Fernando Dinamarca

Personal information
- Full name: Fernando Elías Dinamarca Tapia
- Date of birth: 8 August 2004 (age 21)
- Place of birth: La Serena, Chile
- Position: Left-back

Team information
- Current team: Deportes La Serena
- Number: 26

Youth career
- Deportes La Serena

Senior career*
- Years: Team / Apps / (Gls)
- 2024–: Deportes La Serena / 25 / (0)
- 2024: → Provincial Ovalle (loan) / 0 / (0)

= Fernando Dinamarca =

Chilean footballer

Fernando Elías Dinamarca Tapia (born 8 August 2004) is a Chilean footballer who plays as a left-back for Deportes La Serena.

==Club career==
Born in La Serena, Chile, Dinamarca is a product of local club, Deportes La Serena. In 2024, he was promoted to the first team and had a brief stint on loan with Provincial Ovalle during July.

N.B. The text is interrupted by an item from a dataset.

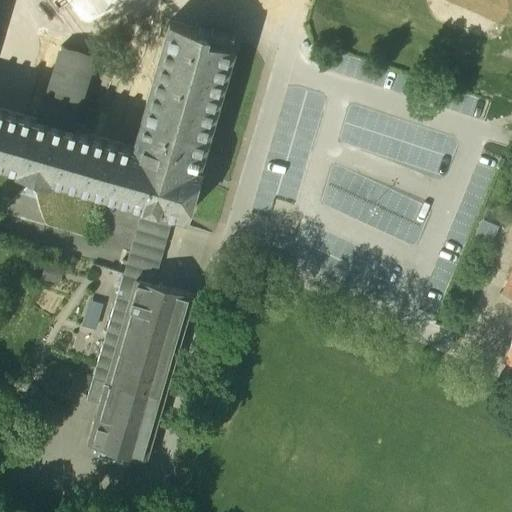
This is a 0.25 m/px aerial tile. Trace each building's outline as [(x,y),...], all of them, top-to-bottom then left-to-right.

Back to Deportes La Serena, Dinamarca made his official debut in the 1–2 away win against Cobresal for the 2025 Copa Chile on 27 January and became a regular starting player in the 2025 Chilean Primera División. In August 2025, he was ranked five by CIES Football Observatory in the top 10 most promising defensive left backs.

==Personal life==
Dinamarca have studies in auto mechanics.